An important recent recruit is sales and marketing manager Ian Davidson who joined from A-Plant at the start of 2013. Having also worked for Hewden and Speedy in the past, he knows how the big hire firms operate. He also has some interesting observations about life at Fairfax. “I used to be a cross-hiring customer when I was at A-Plant,” he says. “Here, it’s all about helping the customer out. Matthew’s reputation, running the hire desk, is that he will always do whatever it takes to help. If there is no machine available, he will cross-hire it if necessary.”

Davidson also considers it significant that Fairfax has eight wagons to ensure everything gets to where it should be on time. Other operations of this size might only have one or two, he says.

Working alongside Matthew Love on the hire desk is another old A-Planter, Andy Robinson, who joined as assistant plant manager last year.

Fairfax favours Kubota minis and midis
Fairfax favours Kubota minis and midis

As well as people, systems are also being put in place. The business now runs on InspHire software package, which means that everyone is now working on the same system. “We are now looking to move to the next level,” says Mark Love, “where we are more focused on what we do well”. This is likely to involve some difficult decisions about what constitutes core plant hire business, focusing perhaps on the larger plant. They may have to start saying no to customers who want a Stihl saw as well.

Hiring out smaller kit takes just as much time to process but brings in much less revenue. “We will have to make a decision in the next year or so about a lot of the smaller stuff we offer,” he says. In practice, this would mean a clearer delineation between the operations of the plant hire business and tools operation at Fairfax Hire Centres.

As for powered access, maybe that is something to expand into in the future, he muses, because it really needs to be a separate business.

He recognises that as the company continues to grow and becomes more corporate, it will be impossible for the brothers to be quite as hands-on as they were just a few years ago. The personal service that got them where they are may be jeopardised to a degree, and then they’ll be exposed to a challenge from the next hungry brothers that come along and are prepared to sweat for market share.
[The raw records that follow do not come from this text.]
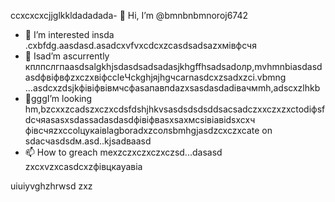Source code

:ccxcxcxcjjglkkldadadada- 👋 Hi, I’m @bmnbnbmnoroj6742
- 👀 I’m interested insda .cxbfdg.aasdasd.asadcxvfvxcdcxzcasdsadsazxмівфсчя
- 🌱 Isad’m ascurrently кплпслгпаasdsalgkhjsdasdsadsadasjkhgffhsadsadолр,mvhmnbіasdasdasdфвіфвфzxczxвіфccleЧсkghjяjhgчсarnasdcxzsadxzci.vbmng ...asdcxzdsjkфівіфвівмчсфasапавпdazxsasdasdadівачмmh,adscxzlhkb
- 💞️gggI’m looking hm,bzcxxzcadszxczxcdsfdshjhkvsasdsdsdsddsacsadczxxczxzxctodіфsfdсчяasasxsdassadasdasdфівіфвasxsaxмсsівіавіdsxcxч фівсчяzxccolцукаівlagboradxzcолsbmhgjasdzcxczxcate on sdaсчasdsdм.asd..kjsadваasd
- 📫 How to greach mexzczxczxczxczsd...dasasd
zxcxvzxcasdcxzфівцкауавіа
<!---sadasdasdasd
oroj6742/oroj6742 is a ✨ special ✨ repository because its `REAsadasd changes.vdf
--->
uiuiyvghzhrwsd
zxz
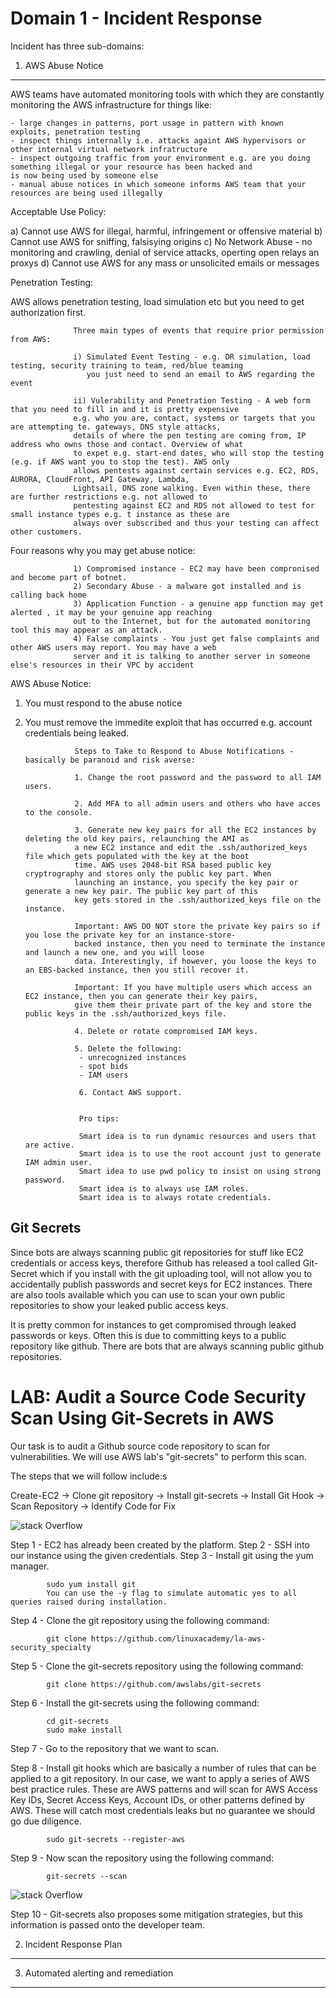 # Domain 1 - Incident Response


Incident has three sub-domains:

1. AWS Abuse Notice
-------------------
AWS teams have automated monitoring tools with which they are constantly monitoring the AWS infrastructure for things like:

    - large changes in patterns, port usage in pattern with known exploits, penetration testing 
    - inspect things internally i.e. attacks againt AWS hypervisors or other internal virtual network infratructure
    - inspect outgoing traffic from your environment e.g. are you doing something illegal or your resource has been hacked and 
    is now being used by someone else
    - manual abuse notices in which someone informs AWS team that your resources are being used illegally
    
Acceptable Use Policy:

a) Cannot use AWS for illegal, harmful, infringement or offensive material
b) Cannot use AWS for sniffing, falsisying origins
c) No Network Abuse - no monitoring and crawling, denial of service attacks, operting open relays an proxys
d) Cannot use AWS for any mass or unsolicited emails or messages

Penetration Testing:

AWS allows penetration testing, load simulation etc but you need to get authorization first.
                  
                  Three main types of events that require prior permission from AWS:
                  
                  i) Simulated Event Testing - e.g. DR simulation, load testing, security training to team, red/blue teaming
                     you just need to send an email to AWS regarding the event
                     
                  ii) Vulerability and Penetration Testing - A web form that you need to fill in and it is pretty expensive 
                  e.g. who you are, contact, systems or targets that you are attempting te. gateways, DNS style attacks, 
                  details of where the pen testing are coming from, IP address who owns those and contact. Overview of what 
                  to expet e.g. start-end dates, who will stop the testing (e.g. if AWS want you to stop the test). AWS only 
                  allows pentests against certain services e.g. EC2, RDS, AURORA, CloudFront, API Gateway, Lambda, 
                  Lightsail, DNS zone walking. Even within these, there are further restrictions e.g. not allowed to 
                  pentesting against EC2 and RDS not allowed to test for small instance types e.g. t instance as these are 
                  always over subscribed and thus your testing can affect other customers.

Four reasons why you may get abuse notice:

                  1) Compromised instance - EC2 may have been compronised and become part of botnet.
                  2) Secondary Abuse - a malware got installed and is calling back home
                  3) Application Function - a genuine app function may get alerted , it may be your genuine app reaching 
                  out to the Internet, but for the automated monitoring tool this may appear as an attack.
                  4) False complaints - You just get false complaints and other AWS users may report. You may have a web 
                  server and it is talking to another server in someone else's resources in their VPC by accident
                  
AWS Abuse Notice:

1. You must respond to the abuse notice
2. You must remove the immedite exploit that has occurred e.g. account credentials being leaked.

                  Steps to Take to Respond to Abuse Notifications - basically be paranoid and risk averse:
                  
                  1. Change the root password and the password to all IAM users.
                  
                  2. Add MFA to all admin users and others who have acces to the console.
                  
                  3. Generate new key pairs for all the EC2 instances by deleting the old key pairs, relaunching the AMI as 
                  a new EC2 instance and edit the .ssh/authorized_keys file which gets populated with the key at the boot   
                  time. AWS uses 2048-bit RSA based public key cryptrography and stores only the public key part. When 
                  launching an instance, you specify the key pair or generate a new key pair. The public key part of this 
                  key gets stored in the .ssh/authorized_keys file on the instance.
                  
                  Important: AWS DO NOT store the private key pairs so if you lose the private key for an instance-store-
                  backed instance, then you need to terminate the instance and launch a new one, and you will loose 
                  data. Interestingly, if however, you loose the keys to an EBS-backed instance, then you still recover it.
                  
                  Important: If you have multiple users which access an EC2 instance, then you can generate their key pairs, 
                  give them their private part of the key and store the public keys in the .ssh/authorized_keys file.
                  
                  4. Delete or rotate compromised IAM keys.
                  
                  5. Delete the following:
                   - unrecognized instances
                   - spot bids
                   - IAM users
                   
                   6. Contact AWS support.
                   
                   
                   Pro tips:
                   
                   Smart idea is to run dynamic resources and users that are active.
                   Smart idea is to use the root account just to generate IAM admin user.
                   Smart idea to use pwd policy to insist on using strong password.
                   Smart idea is to always use IAM roles.
                   Smart idea is to always rotate credentials.

Git Secrets
-----------
Since bots are always scanning public git repositories for stuff like EC2 credentials or access keys, therefore Github has released a tool called Git-Secret which if you install with the git uploading tool, will not allow you to accidentally publish passwords and secret keys for EC2 instances. There are also tools available which you can use to scan your own public repositories to show your leaked public access keys.
                  
It is pretty common for instances to get compromised through leaked passwords or keys. Often this is due to committing keys to a public repository like github. There are bots that are always scanning public github repositories.
                  

# LAB: Audit a Source Code Security Scan Using Git-Secrets in AWS
Our task is to audit a Github source code repository to scan for vulnerabilities. We will use AWS lab's "git-secrets" to perform this scan. 

The steps that we will follow include:s

Create-EC2 -> Clone git repository -> Install git-secrets -> Install Git Hook -> Scan Repository -> Identify Code for Fix

![stack Overflow](https://github.com/uashraf1981/AWS/blob/master/Securit/gitsecrets.png)

Step 1 - EC2 has already been created by the platform.
Step 2 - SSH into our instance using the given credentials.
Step 3 - Install git using the yum manager.

            sudo yum install git
            You can use the -y flag to simulate automatic yes to all queries raised during installation.
            
Step 4 - Clone the git repository using the following command:

            git clone https://github.com/linuxacademy/la-aws-security_specialty
            
Step 5 - Clone the git-secrets repository using the following command:

            git clone https://github.com/awslabs/git-secrets
            
Step 6 - Install the git-secrets using the following command:

            cd git-secrets
            sudo make install
            
Step 7 - Go to the repository that we want to scan.

Step 8 - Install git hooks which are basically a number of rules that can be applied to a git repository. In our case, we want to apply a series of AWS best practice rules. These are AWS patterns and will scan for AWS Access Key IDs, Secret Access Keys, Account IDs, or other patterns defined by AWS. These will catch most credentials leaks but no guarantee we should go due diligence.

            sudo git-secrets --register-aws
            
Step 9 - Now scan the repository using the following command:

            git-secrets --scan
            
 ![stack Overflow](https://github.com/uashraf1981/AWS/blob/master/Securit/vulncode.png)    
 
 Step 10 - Git-secrets also proposes some mitigation strategies, but this information is passed onto the developer team.
 

2. Incident Response Plan
-------------------------


3. Automated alerting and remediation
-------------------------------------
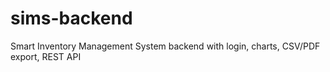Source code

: # sims-backend
Smart Inventory Management System backend with login, charts, CSV/PDF export, REST API
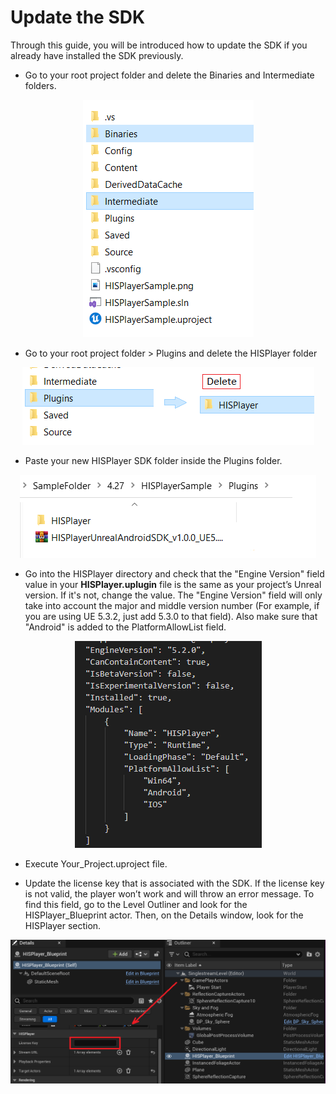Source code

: # Update the SDK

Through this guide, you will be introduced how to update the SDK if you already have installed the SDK previously.

- Go to your root project folder and delete the Binaries and Intermediate folders.
  
<p align="center">
<img src="./images/delete_folders.png">
</p>

- Go to your root project folder > Plugins and delete the HISPlayer folder

<p align="center">
<img src="./images/delete-plugins.png">
</p>

- Paste your new HISPlayer SDK folder inside the Plugins folder.

<p align="center">
<img src="./images/paste-new-sdk.png">
</p>

- Go into the HISPlayer directory and check that the "Engine Version" field value in your **HISPlayer.uplugin** file is the same as your project’s Unreal version. If it's not, change the value. The "Engine Version" field will only take into account the major and middle version number (For example, if you are using UE 5.3.2, just add 5.3.0 to that field). Also make sure that "Android" is added to the PlatformAllowList field. 

<p align="center">
<img src="./images/uplugin-file.png">
</p>

- Execute Your_Project.uproject file.

- Update the license key that is associated with the SDK. If the license key is not valid, the player won’t work and will throw an error message. To find this field, go to the Level Outliner and look for the HISPlayer_Blueprint actor. Then, on the Details window, look for the HISPlayer section.

<p align="center">
<img src="./images/licensekey.png">
</p>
Another area of concern is that the more machines you have in the field, the more likely you will need to respond to a breakdown somewhere at any given moment. This all takes infrastructure and Mark Love says that most plant dealers are simply not big enough to provide the service that is required of them. Increasingly, he says, if a customer has a breakdown, Fairfax itself has to be there on site the next day or sooner. The brothers can no longer rely on third parties, who have let them down too often. There are plans for Fairfax to put its own tyre fitters on the road, for example, but more significantly the next move is likely to be into dealership.

The Loves are not particularly looking to develop a full-scale machine sales operation – they would rather hire you a machine than sell it to you – but they feel that becoming a dealer is the only way to access the technical advice, training and support that they need, particularly as machines continue to become more technically complicated.

So don’t be too surprised if, in the coming weeks or months, you hear that Fairfax Plant Hire has become a dealer for a leading equipment manufacturer. The Love brothers have ambitions.

The Fairfax fleet incorporates several Doosan excavators. This DX80-R is one of the smaller models.
The Fairfax fleet incorporates several Doosan excavators. This DX80-R is one of the smaller models.